(Dataset entries)
'''
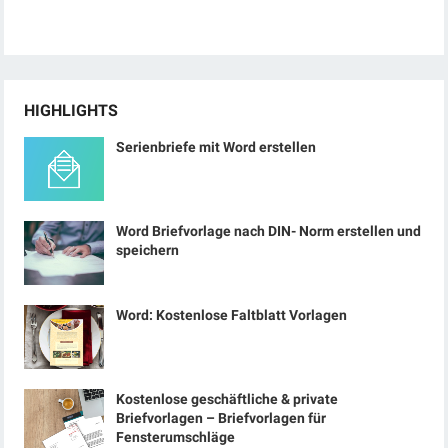
HIGHLIGHTS
Serienbriefe mit Word erstellen
Word Briefvorlage nach DIN- Norm erstellen und
speichern
Word: Kostenlose Faltblatt Vorlagen
Kostenlose geschäftliche & private
Briefvorlagen – Briefvorlagen für
Fensterumschläge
'''
Reproduce exactly the stretch of lines that starts at the one containing "Kostenlose geschäftliche & private" and ends with the final line of the data, including both ends and nothing more.

» EXPECTED ANSWER
Kostenlose geschäftliche & private
Briefvorlagen – Briefvorlagen für
Fensterumschläge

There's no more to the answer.